→ **WORK TO COMPLETE**
Please set down the entries below once more, exactly.

((

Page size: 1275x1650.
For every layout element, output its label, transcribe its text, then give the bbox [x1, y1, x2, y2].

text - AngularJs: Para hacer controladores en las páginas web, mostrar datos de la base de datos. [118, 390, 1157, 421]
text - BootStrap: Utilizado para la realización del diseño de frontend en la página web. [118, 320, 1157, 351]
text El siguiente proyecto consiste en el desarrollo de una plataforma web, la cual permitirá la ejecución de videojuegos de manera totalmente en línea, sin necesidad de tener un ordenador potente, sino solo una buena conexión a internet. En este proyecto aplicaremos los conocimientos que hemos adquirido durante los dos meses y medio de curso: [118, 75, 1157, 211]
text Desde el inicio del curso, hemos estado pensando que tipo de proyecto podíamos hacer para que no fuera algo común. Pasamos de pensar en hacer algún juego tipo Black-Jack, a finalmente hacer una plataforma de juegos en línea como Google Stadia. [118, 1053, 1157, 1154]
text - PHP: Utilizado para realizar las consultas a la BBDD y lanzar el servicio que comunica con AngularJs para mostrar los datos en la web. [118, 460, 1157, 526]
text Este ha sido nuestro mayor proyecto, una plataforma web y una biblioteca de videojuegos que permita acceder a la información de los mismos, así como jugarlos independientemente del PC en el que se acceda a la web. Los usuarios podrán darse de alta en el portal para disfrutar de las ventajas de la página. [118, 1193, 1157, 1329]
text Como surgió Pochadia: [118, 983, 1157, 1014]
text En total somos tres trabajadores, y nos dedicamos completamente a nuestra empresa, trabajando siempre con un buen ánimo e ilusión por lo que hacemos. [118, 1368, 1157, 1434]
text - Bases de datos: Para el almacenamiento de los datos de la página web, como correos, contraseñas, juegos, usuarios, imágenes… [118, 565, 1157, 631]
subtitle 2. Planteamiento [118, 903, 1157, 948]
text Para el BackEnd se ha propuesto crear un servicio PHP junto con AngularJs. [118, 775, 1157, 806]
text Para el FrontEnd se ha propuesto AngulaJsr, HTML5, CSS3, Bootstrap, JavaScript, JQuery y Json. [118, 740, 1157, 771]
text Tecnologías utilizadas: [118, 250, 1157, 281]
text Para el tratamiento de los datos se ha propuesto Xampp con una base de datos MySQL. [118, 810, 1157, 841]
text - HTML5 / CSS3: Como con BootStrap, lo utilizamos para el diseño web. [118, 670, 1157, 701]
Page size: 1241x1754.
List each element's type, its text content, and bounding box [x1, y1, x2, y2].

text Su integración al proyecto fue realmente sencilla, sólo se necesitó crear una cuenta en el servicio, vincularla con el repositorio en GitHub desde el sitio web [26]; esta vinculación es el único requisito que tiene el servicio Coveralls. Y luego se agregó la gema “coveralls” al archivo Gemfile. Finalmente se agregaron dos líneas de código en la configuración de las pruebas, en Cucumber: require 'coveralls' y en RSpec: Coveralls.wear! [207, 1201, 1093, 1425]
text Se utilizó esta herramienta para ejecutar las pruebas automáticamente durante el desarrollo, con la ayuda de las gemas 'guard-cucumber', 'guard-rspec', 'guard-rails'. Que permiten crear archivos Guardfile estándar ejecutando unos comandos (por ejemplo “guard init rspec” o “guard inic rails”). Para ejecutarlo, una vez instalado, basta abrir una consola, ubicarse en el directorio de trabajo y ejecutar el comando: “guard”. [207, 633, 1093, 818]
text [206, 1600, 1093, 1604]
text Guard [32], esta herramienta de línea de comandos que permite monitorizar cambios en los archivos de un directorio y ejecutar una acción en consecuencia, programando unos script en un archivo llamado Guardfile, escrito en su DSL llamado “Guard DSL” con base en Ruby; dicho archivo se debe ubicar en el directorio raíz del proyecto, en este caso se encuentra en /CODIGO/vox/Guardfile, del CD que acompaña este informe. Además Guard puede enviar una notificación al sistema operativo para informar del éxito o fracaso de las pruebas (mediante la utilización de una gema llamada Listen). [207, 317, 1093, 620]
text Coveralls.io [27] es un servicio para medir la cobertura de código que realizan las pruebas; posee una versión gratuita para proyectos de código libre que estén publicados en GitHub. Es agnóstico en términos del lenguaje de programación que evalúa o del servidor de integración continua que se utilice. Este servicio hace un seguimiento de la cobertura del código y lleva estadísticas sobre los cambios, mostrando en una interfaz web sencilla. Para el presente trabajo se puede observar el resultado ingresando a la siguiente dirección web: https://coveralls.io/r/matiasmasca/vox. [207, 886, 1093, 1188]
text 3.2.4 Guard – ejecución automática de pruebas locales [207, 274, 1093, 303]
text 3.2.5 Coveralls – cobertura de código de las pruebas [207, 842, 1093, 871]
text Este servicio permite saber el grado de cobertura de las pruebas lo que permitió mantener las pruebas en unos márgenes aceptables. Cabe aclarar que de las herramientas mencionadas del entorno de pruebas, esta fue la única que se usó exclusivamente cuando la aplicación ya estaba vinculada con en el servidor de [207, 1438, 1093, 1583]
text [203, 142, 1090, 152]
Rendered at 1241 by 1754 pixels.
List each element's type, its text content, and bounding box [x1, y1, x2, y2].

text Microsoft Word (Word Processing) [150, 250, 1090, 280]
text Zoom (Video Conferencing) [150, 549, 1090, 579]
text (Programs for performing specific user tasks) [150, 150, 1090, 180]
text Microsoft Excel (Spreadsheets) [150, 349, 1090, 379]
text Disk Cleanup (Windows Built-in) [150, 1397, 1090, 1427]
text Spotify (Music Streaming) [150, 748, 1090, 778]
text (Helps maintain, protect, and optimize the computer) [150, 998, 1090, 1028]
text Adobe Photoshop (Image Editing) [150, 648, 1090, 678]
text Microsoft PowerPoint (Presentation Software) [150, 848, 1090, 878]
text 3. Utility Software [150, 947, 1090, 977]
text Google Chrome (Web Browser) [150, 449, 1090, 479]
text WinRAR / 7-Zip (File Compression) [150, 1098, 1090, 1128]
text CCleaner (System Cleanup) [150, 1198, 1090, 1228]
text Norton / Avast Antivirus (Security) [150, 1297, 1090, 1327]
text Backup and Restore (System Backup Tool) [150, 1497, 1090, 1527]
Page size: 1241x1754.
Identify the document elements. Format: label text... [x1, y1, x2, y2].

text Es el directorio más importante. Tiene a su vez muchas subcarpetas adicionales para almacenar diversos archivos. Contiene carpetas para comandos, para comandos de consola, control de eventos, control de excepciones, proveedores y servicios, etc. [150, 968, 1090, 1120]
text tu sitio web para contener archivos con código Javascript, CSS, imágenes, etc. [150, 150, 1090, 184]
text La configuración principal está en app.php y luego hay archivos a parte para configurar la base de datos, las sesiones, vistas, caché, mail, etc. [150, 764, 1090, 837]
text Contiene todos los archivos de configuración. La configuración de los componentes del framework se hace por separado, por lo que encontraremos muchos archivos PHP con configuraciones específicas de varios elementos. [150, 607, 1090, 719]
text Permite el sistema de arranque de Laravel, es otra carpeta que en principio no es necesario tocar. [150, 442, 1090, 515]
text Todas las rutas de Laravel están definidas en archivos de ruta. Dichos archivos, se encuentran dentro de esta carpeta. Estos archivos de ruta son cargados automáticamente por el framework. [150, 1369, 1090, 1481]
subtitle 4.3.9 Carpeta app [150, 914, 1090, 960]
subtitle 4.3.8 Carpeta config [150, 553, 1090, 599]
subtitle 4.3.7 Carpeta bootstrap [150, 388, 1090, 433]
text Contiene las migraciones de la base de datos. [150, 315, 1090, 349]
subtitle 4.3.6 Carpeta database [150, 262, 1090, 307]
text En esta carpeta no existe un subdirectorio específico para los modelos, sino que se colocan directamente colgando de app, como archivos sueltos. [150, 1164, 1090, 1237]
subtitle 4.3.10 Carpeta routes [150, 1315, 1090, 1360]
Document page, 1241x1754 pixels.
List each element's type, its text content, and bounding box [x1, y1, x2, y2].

))

→ **TASK ANSWER**
Page size: 1275x1650.
For every layout element, output its label, transcribe its text, then give the bbox [x1, y1, x2, y2].

text - AngularJs: Para hacer controladores en las páginas web, mostrar datos de la base de datos. [118, 390, 1157, 421]
text - BootStrap: Utilizado para la realización del diseño de frontend en la página web. [118, 320, 1157, 351]
text El siguiente proyecto consiste en el desarrollo de una plataforma web, la cual permitirá la ejecución de videojuegos de manera totalmente en línea, sin necesidad de tener un ordenador potente, sino solo una buena conexión a internet. En este proyecto aplicaremos los conocimientos que hemos adquirido durante los dos meses y medio de curso: [118, 75, 1157, 211]
text Desde el inicio del curso, hemos estado pensando que tipo de proyecto podíamos hacer para que no fuera algo común. Pasamos de pensar en hacer algún juego tipo Black-Jack, a finalmente hacer una plataforma de juegos en línea como Google Stadia. [118, 1053, 1157, 1154]
text - PHP: Utilizado para realizar las consultas a la BBDD y lanzar el servicio que comunica con AngularJs para mostrar los datos en la web. [118, 460, 1157, 526]
text Este ha sido nuestro mayor proyecto, una plataforma web y una biblioteca de videojuegos que permita acceder a la información de los mismos, así como jugarlos independientemente del PC en el que se acceda a la web. Los usuarios podrán darse de alta en el portal para disfrutar de las ventajas de la página. [118, 1193, 1157, 1329]
text Como surgió Pochadia: [118, 983, 1157, 1014]
text En total somos tres trabajadores, y nos dedicamos completamente a nuestra empresa, trabajando siempre con un buen ánimo e ilusión por lo que hacemos. [118, 1368, 1157, 1434]
text - Bases de datos: Para el almacenamiento de los datos de la página web, como correos, contraseñas, juegos, usuarios, imágenes… [118, 565, 1157, 631]
subtitle 2. Planteamiento [118, 903, 1157, 948]
text Para el BackEnd se ha propuesto crear un servicio PHP junto con AngularJs. [118, 775, 1157, 806]
text Para el FrontEnd se ha propuesto AngulaJsr, HTML5, CSS3, Bootstrap, JavaScript, JQuery y Json. [118, 740, 1157, 771]
text Tecnologías utilizadas: [118, 250, 1157, 281]
text Para el tratamiento de los datos se ha propuesto Xampp con una base de datos MySQL. [118, 810, 1157, 841]
text - HTML5 / CSS3: Como con BootStrap, lo utilizamos para el diseño web. [118, 670, 1157, 701]
Page size: 1241x1754.
List each element's type, its text content, and bounding box [x1, y1, x2, y2].

text Su integración al proyecto fue realmente sencilla, sólo se necesitó crear una cuenta en el servicio, vincularla con el repositorio en GitHub desde el sitio web [26]; esta vinculación es el único requisito que tiene el servicio Coveralls. Y luego se agregó la gema “coveralls” al archivo Gemfile. Finalmente se agregaron dos líneas de código en la configuración de las pruebas, en Cucumber: require 'coveralls' y en RSpec: Coveralls.wear! [207, 1201, 1093, 1425]
text Se utilizó esta herramienta para ejecutar las pruebas automáticamente durante el desarrollo, con la ayuda de las gemas 'guard-cucumber', 'guard-rspec', 'guard-rails'. Que permiten crear archivos Guardfile estándar ejecutando unos comandos (por ejemplo “guard init rspec” o “guard inic rails”). Para ejecutarlo, una vez instalado, basta abrir una consola, ubicarse en el directorio de trabajo y ejecutar el comando: “guard”. [207, 633, 1093, 818]
text [206, 1600, 1093, 1604]
text Guard [32], esta herramienta de línea de comandos que permite monitorizar cambios en los archivos de un directorio y ejecutar una acción en consecuencia, programando unos script en un archivo llamado Guardfile, escrito en su DSL llamado “Guard DSL” con base en Ruby; dicho archivo se debe ubicar en el directorio raíz del proyecto, en este caso se encuentra en /CODIGO/vox/Guardfile, del CD que acompaña este informe. Además Guard puede enviar una notificación al sistema operativo para informar del éxito o fracaso de las pruebas (mediante la utilización de una gema llamada Listen). [207, 317, 1093, 620]
text Coveralls.io [27] es un servicio para medir la cobertura de código que realizan las pruebas; posee una versión gratuita para proyectos de código libre que estén publicados en GitHub. Es agnóstico en términos del lenguaje de programación que evalúa o del servidor de integración continua que se utilice. Este servicio hace un seguimiento de la cobertura del código y lleva estadísticas sobre los cambios, mostrando en una interfaz web sencilla. Para el presente trabajo se puede observar el resultado ingresando a la siguiente dirección web: https://coveralls.io/r/matiasmasca/vox. [207, 886, 1093, 1188]
text 3.2.4 Guard – ejecución automática de pruebas locales [207, 274, 1093, 303]
text 3.2.5 Coveralls – cobertura de código de las pruebas [207, 842, 1093, 871]
text Este servicio permite saber el grado de cobertura de las pruebas lo que permitió mantener las pruebas en unos márgenes aceptables. Cabe aclarar que de las herramientas mencionadas del entorno de pruebas, esta fue la única que se usó exclusivamente cuando la aplicación ya estaba vinculada con en el servidor de [207, 1438, 1093, 1583]
text [203, 142, 1090, 152]
Rendered at 1241 by 1754 pixels.
List each element's type, its text content, and bounding box [x1, y1, x2, y2].

text Microsoft Word (Word Processing) [150, 250, 1090, 280]
text Zoom (Video Conferencing) [150, 549, 1090, 579]
text (Programs for performing specific user tasks) [150, 150, 1090, 180]
text Microsoft Excel (Spreadsheets) [150, 349, 1090, 379]
text Disk Cleanup (Windows Built-in) [150, 1397, 1090, 1427]
text Spotify (Music Streaming) [150, 748, 1090, 778]
text (Helps maintain, protect, and optimize the computer) [150, 998, 1090, 1028]
text Adobe Photoshop (Image Editing) [150, 648, 1090, 678]
text Microsoft PowerPoint (Presentation Software) [150, 848, 1090, 878]
text 3. Utility Software [150, 947, 1090, 977]
text Google Chrome (Web Browser) [150, 449, 1090, 479]
text WinRAR / 7-Zip (File Compression) [150, 1098, 1090, 1128]
text CCleaner (System Cleanup) [150, 1198, 1090, 1228]
text Norton / Avast Antivirus (Security) [150, 1297, 1090, 1327]
text Backup and Restore (System Backup Tool) [150, 1497, 1090, 1527]
Page size: 1241x1754.
Identify the document elements. Format: label text... [x1, y1, x2, y2].

text Es el directorio más importante. Tiene a su vez muchas subcarpetas adicionales para almacenar diversos archivos. Contiene carpetas para comandos, para comandos de consola, control de eventos, control de excepciones, proveedores y servicios, etc. [150, 968, 1090, 1120]
text tu sitio web para contener archivos con código Javascript, CSS, imágenes, etc. [150, 150, 1090, 184]
text La configuración principal está en app.php y luego hay archivos a parte para configurar la base de datos, las sesiones, vistas, caché, mail, etc. [150, 764, 1090, 837]
text Contiene todos los archivos de configuración. La configuración de los componentes del framework se hace por separado, por lo que encontraremos muchos archivos PHP con configuraciones específicas de varios elementos. [150, 607, 1090, 719]
text Permite el sistema de arranque de Laravel, es otra carpeta que en principio no es necesario tocar. [150, 442, 1090, 515]
text Todas las rutas de Laravel están definidas en archivos de ruta. Dichos archivos, se encuentran dentro de esta carpeta. Estos archivos de ruta son cargados automáticamente por el framework. [150, 1369, 1090, 1481]
subtitle 4.3.9 Carpeta app [150, 914, 1090, 960]
subtitle 4.3.8 Carpeta config [150, 553, 1090, 599]
subtitle 4.3.7 Carpeta bootstrap [150, 388, 1090, 433]
text Contiene las migraciones de la base de datos. [150, 315, 1090, 349]
subtitle 4.3.6 Carpeta database [150, 262, 1090, 307]
text En esta carpeta no existe un subdirectorio específico para los modelos, sino que se colocan directamente colgando de app, como archivos sueltos. [150, 1164, 1090, 1237]
subtitle 4.3.10 Carpeta routes [150, 1315, 1090, 1360]
Document page, 1241x1754 pixels.
List each element's type, its text content, and bounding box [x1, y1, x2, y2].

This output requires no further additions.